[Records listed in a dataset]
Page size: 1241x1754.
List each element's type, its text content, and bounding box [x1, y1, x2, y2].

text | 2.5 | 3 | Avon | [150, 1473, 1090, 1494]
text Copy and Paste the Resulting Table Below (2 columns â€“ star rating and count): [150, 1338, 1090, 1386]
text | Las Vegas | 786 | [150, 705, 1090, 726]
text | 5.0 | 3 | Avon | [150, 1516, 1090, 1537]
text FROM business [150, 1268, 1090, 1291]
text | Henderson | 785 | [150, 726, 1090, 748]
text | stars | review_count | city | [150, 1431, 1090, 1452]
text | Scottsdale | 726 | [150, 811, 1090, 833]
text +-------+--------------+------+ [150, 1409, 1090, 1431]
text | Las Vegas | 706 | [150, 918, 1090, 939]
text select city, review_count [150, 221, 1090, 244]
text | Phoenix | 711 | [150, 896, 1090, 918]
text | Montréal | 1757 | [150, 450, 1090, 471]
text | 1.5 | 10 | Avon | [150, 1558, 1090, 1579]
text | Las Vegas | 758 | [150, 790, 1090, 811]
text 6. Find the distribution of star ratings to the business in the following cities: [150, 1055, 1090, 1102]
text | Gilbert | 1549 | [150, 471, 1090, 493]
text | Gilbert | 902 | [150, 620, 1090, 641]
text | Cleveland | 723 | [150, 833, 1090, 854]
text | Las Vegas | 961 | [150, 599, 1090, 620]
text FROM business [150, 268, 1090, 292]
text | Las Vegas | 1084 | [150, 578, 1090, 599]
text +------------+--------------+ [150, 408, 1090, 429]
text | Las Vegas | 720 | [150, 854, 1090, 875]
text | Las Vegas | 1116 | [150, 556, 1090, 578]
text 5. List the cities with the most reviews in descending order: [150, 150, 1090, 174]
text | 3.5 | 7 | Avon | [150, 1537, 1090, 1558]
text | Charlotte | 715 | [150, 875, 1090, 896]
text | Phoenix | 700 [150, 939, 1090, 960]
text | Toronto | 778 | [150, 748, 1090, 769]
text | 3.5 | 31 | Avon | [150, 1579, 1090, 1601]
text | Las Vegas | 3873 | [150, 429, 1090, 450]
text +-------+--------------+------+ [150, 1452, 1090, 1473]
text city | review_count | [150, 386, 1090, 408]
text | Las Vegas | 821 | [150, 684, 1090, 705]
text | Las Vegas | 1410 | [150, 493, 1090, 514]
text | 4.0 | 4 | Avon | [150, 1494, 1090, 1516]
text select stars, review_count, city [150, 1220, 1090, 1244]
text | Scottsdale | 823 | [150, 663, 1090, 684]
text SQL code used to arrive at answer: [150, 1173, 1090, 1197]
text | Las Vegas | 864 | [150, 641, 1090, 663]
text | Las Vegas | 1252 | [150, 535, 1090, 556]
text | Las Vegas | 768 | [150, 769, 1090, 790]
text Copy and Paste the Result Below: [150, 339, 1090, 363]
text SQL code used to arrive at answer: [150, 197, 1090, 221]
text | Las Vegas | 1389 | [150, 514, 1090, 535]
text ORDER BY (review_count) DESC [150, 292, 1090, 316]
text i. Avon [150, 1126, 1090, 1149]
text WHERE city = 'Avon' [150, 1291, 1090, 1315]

§ Direction: Rewrite the stretch from the line containing "text | 2.5 |" through the line containing "text +-------+--------------+------+ [150, 1452, 1090, 1473]", substituting "Tempe" for every occurrence of "Phoenix" and leaving all else unchanged. Return only those lines.

§ Exercise solution:
text | 2.5 | 3 | Avon | [150, 1473, 1090, 1494]
text Copy and Paste the Resulting Table Below (2 columns â€“ star rating and count): [150, 1338, 1090, 1386]
text | Las Vegas | 786 | [150, 705, 1090, 726]
text | 5.0 | 3 | Avon | [150, 1516, 1090, 1537]
text FROM business [150, 1268, 1090, 1291]
text | Henderson | 785 | [150, 726, 1090, 748]
text | stars | review_count | city | [150, 1431, 1090, 1452]
text | Scottsdale | 726 | [150, 811, 1090, 833]
text +-------+--------------+------+ [150, 1409, 1090, 1431]
text | Las Vegas | 706 | [150, 918, 1090, 939]
text select city, review_count [150, 221, 1090, 244]
text | Tempe | 711 | [150, 896, 1090, 918]
text | Montréal | 1757 | [150, 450, 1090, 471]
text | 1.5 | 10 | Avon | [150, 1558, 1090, 1579]
text | Las Vegas | 758 | [150, 790, 1090, 811]
text 6. Find the distribution of star ratings to the business in the following cities: [150, 1055, 1090, 1102]
text | Gilbert | 1549 | [150, 471, 1090, 493]
text | Gilbert | 902 | [150, 620, 1090, 641]
text | Cleveland | 723 | [150, 833, 1090, 854]
text | Las Vegas | 961 | [150, 599, 1090, 620]
text FROM business [150, 268, 1090, 292]
text | Las Vegas | 1084 | [150, 578, 1090, 599]
text +------------+--------------+ [150, 408, 1090, 429]
text | Las Vegas | 720 | [150, 854, 1090, 875]
text | Las Vegas | 1116 | [150, 556, 1090, 578]
text 5. List the cities with the most reviews in descending order: [150, 150, 1090, 174]
text | 3.5 | 7 | Avon | [150, 1537, 1090, 1558]
text | Charlotte | 715 | [150, 875, 1090, 896]
text | Tempe | 700 [150, 939, 1090, 960]
text | Toronto | 778 | [150, 748, 1090, 769]
text | 3.5 | 31 | Avon | [150, 1579, 1090, 1601]
text | Las Vegas | 3873 | [150, 429, 1090, 450]
text +-------+--------------+------+ [150, 1452, 1090, 1473]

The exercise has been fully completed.